Comment les choses ont-elles évolué face à cette situation ?

  • Neuchâtel, seul autre canton neutre en matière religieuse, a mis en place, en 2003, un «enseignement de cultures religieuses et humanistes».
  • Plusieurs autres cantons ont introduit ou préparent activement des réformes.
  • A Genève, pour faire suite au rapport du «groupe exploratoire», le DIP a organisé en avril 2003 une matinée de débat public sur cette question, avec la participation du philosophe français Régis Debray. (3 et 4)
  • Comme il s’y était engagé dès le début se son mandat, M. Charles Beer, président du DIP, a fait le nécessaire pour que réponse soit donnée à la motion M 1079 (5) (Introduction de cours sur l’histoire des religions pour les élèves genevois) déposée par Mmes et M. V. Olsommer, S. Leuenberger et C.Nissim et adoptée par le Grand Conseil en 1996. Cette réponse a été donnée au Grand Conseil le 18 février 2005. Nous en retenons ces lignes : « L’enseignement du fait religieux au sein des disciplines existantes doit être considéré comme un pan de culture générale nécessaire à la compréhension des événements mondiaux, à l’élaboration d’outils qui aident, le cas échéant, les jeunes à construire leurs idées et à choisir de manière indépendante leurs diverses appartenances. Cet enseignement participe ainsi à la construction de l’autonomie intellectuelle de l’élève et à l’élaboration de son esprit critique. Il permet de dépasser les crispations identitaires en renforçant ses compétences et ses connaissances. » (p.10).
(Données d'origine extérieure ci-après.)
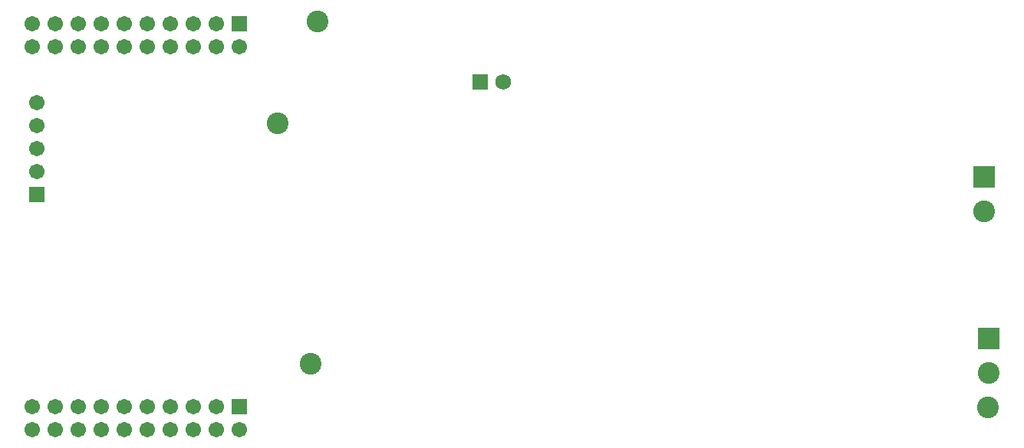
<source format=gbs>
G04*
G04 #@! TF.GenerationSoftware,Altium Limited,Altium Designer,19.0.15 (446)*
G04*
G04 Layer_Color=16711935*
%FSLAX24Y24*%
%MOIN*%
G70*
G01*
G75*
%ADD59C,0.0671*%
%ADD60R,0.0671X0.0671*%
%ADD61R,0.0680X0.0680*%
%ADD62C,0.0680*%
%ADD63R,0.0671X0.0671*%
%ADD64C,0.0946*%
%ADD65R,0.0946X0.0946*%
D59*
X3580Y2972D02*
D03*
X2580D02*
D03*
X4580D02*
D03*
X5580D02*
D03*
X2580Y1972D02*
D03*
X6593Y1976D02*
D03*
X5580Y1972D02*
D03*
X4580D02*
D03*
X3580D02*
D03*
X6580Y2972D02*
D03*
X8580Y1972D02*
D03*
X9580D02*
D03*
X10580D02*
D03*
X11593Y1976D02*
D03*
X7580Y1972D02*
D03*
X10580Y2972D02*
D03*
X9580D02*
D03*
X7580D02*
D03*
X8580D02*
D03*
Y19650D02*
D03*
X7580D02*
D03*
X9580D02*
D03*
X10580D02*
D03*
X7580Y18650D02*
D03*
X11593Y18654D02*
D03*
X10580Y18650D02*
D03*
X9580D02*
D03*
X8580D02*
D03*
X6580Y19650D02*
D03*
X3580Y18650D02*
D03*
X4580D02*
D03*
X5580D02*
D03*
X6593Y18654D02*
D03*
X2580Y18650D02*
D03*
X5580Y19650D02*
D03*
X4580D02*
D03*
X2580D02*
D03*
X3580D02*
D03*
X2800Y16200D02*
D03*
Y13200D02*
D03*
Y14200D02*
D03*
Y15200D02*
D03*
D60*
X11580Y2972D02*
D03*
Y19650D02*
D03*
D61*
X22050Y17118D02*
D03*
D62*
X23050D02*
D03*
D63*
X2800Y12200D02*
D03*
D64*
X13249Y15300D02*
D03*
X14990Y19743D02*
D03*
X14690Y4850D02*
D03*
X43950Y11475D02*
D03*
X44130Y2950D02*
D03*
X44150Y4450D02*
D03*
D65*
X43950Y12975D02*
D03*
X44150Y5950D02*
D03*
M02*

</source>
Le Conseil d’Etat affirme la nécessité d’une meilleure prise en compte du fait religieux dans les écoles publiques genevoises, dans le respect de la laïcité de l’école, et demande que des mesures soient prises pour encourager et aider les enseignants à intégrer cette thématique dans leur enseignement (formation, lieux d’échanges, cohérence des plans d’étude, etc.
  • –    Le Grand Conseil a reçu le rapport du Conseil d’Etat (6 et 7) et a décidé de le transmettre à la commission de l’enseignement et de l’éducation.
  • –    Le groupe citoyen ”Culture religieuse et humaniste à l’école laïque” s’est constitué en 2002; il a pour but de soutenir les recommandations contenues dans le rapport du «groupe exploratoire», d’entretenir la réflexion et de récolter de la documentation.